И ведь дотащили, хотя лейтенант в это почти не верил. Обратно прошли линию фронта без приключений, судьба уберегла. Сдали пленника майору Веселому на руки, то быстро вник в ситуацию, велел разместить немца в землянке, приставить охрану и лечить эту сволочь изо всех сил. Сделать все, чтобы очнулся и смог говорить. Наверняка, немчура знает, куда делся Буров, и требуется срочно выбить из него эти знания, а потом пусть дохнет, не жалко.

Но проходили дни, а капитан в сознание все не приходил, но и не умирал, застряв где-то между небом и землей. Полковой хирург лишь руками разводил, мол, сделал все возможное, а дальше все зависит только от самого больного, а вообще, прогноз неутешительный, и удивительно, почему немец еще задерживается на этом свете.

— Можно его транспортировать в тыл? — спросил майор. Очень уж ему хотелось избавиться от нежелательного немца.

— Ни в коем случае! — резко ответил доктор. — Не выдержит. Раны ужасные: кроме того, что больной лишился глаза, был задет головной мозг — нож прошел насквозь, лишь чудом не пробив заднюю стенку черепа. А при таких ранениях последствия непредсказуемы. Если даже выживет, нет гарантии, что сможет говорить. Затруднение или невозможность произнесения слов, нечленораздельная речь, невозможность читать, писать — обычные последствия в подобных случаях. Черепно-мозговые травмы — штука слабоизученная, особенно при внутричерепных повреждениях. К сожалению, определить в полевых условиях, образовались ли травматические гематомы, другими словами, произошли ли кровоизлияния внутри черепа, невозможно. Даже если пациент очнется, он может до конца жизни остаться инвалидом или впасть в вегетативное состояние.

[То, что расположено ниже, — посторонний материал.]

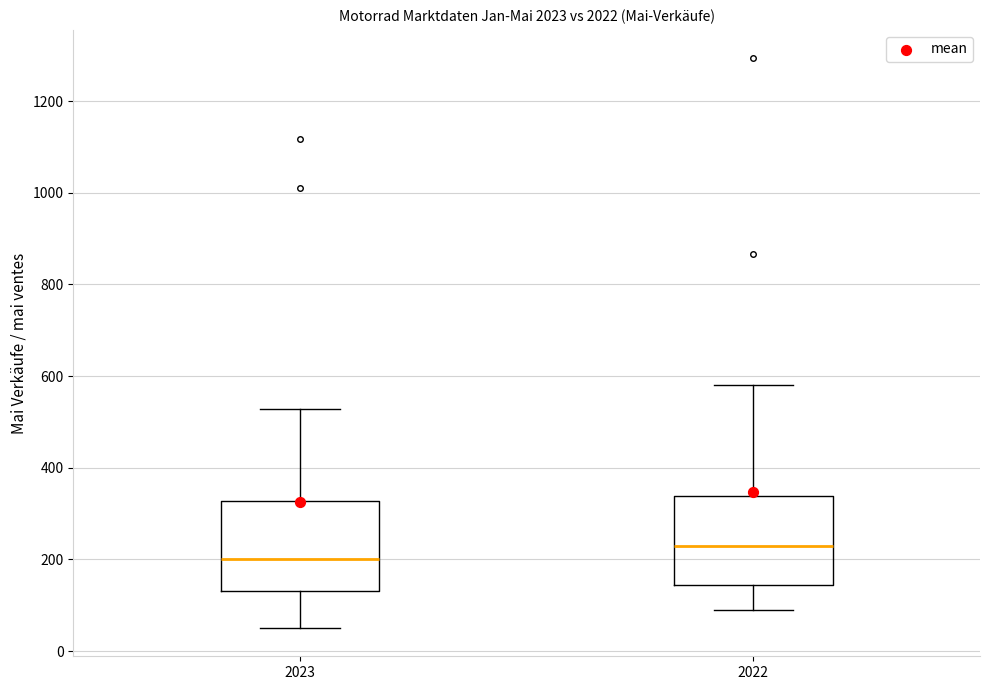

Where is the lower edge of the box at x = 2023 on the y-axis? The values are not printed on the chart, so give them approximately, as read against the axis.

140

— Он нам нужен, — устало ответил на эту долгую тираду Веселый, — это наша единственная зацепка.

— Я не бог, товарищ майор, — пожал плечами хирург, — и в подобных условиях никаких гарантий дать не могу.

И все же в одно прекрасное утро Генрих очнулся. Он открыл правый глаз, не понимая, где оказался, и почему левым глазом он ничего не видит. В землянке царила полутьма, рядом никого не было, он находился тут совершенно один.

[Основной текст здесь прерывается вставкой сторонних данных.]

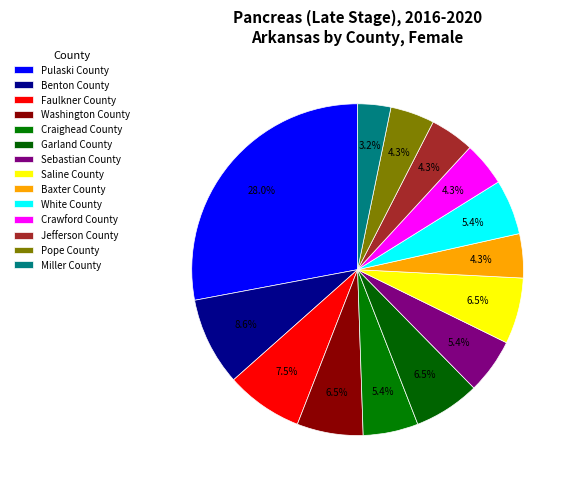

Does any single category account for the majority?

No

Жутко болело все тело, а больше всего — голова. Генрих сел в постели, потрогал лицо и наткнулся на плотную повязку вокруг левого глаза. Он негромко выругался, и в землянку тут же заглянул часовой. Капитана ослепило ярким светом, и он прикрыл уцелевший глаз ладонью. Увидев, что пленник пришел в себя, часовой удивленно присвистнул и тут же задернул полог.

Через десять минут в землянку стремительным шагом зашел майор Веселый в сопровождении молоденького лейтенанта-переводчика.

Майор с полувзгляда оценил обстановку и негромко заговорил, тут же сделав знак лейтенанту переводить.

— Как вы себя чувствуете, господин капитан? Вы можете говорить?

Генрих задумался, прикидывая шансы. Ощущал он себя вполне сносно, но что если попытаться сыграть человека, потерявшего дар речи? Нет, нельзя, если русские решат, что он бесполезен, пристрелят, не задумываясь.

— Голова болит, — медленно ответил он правду.

— Это со временем пройдет, — утешил его майор. — Вам повезло, что остались живы после тяжелейшего ранения. Для начала назовите свое имя, звание и номер части.

Говорить или нет? Вдруг советский майор в курсе тех зверств, которые Генрих творил на захваченных территориях, пусть и делал это в основном чужими руками?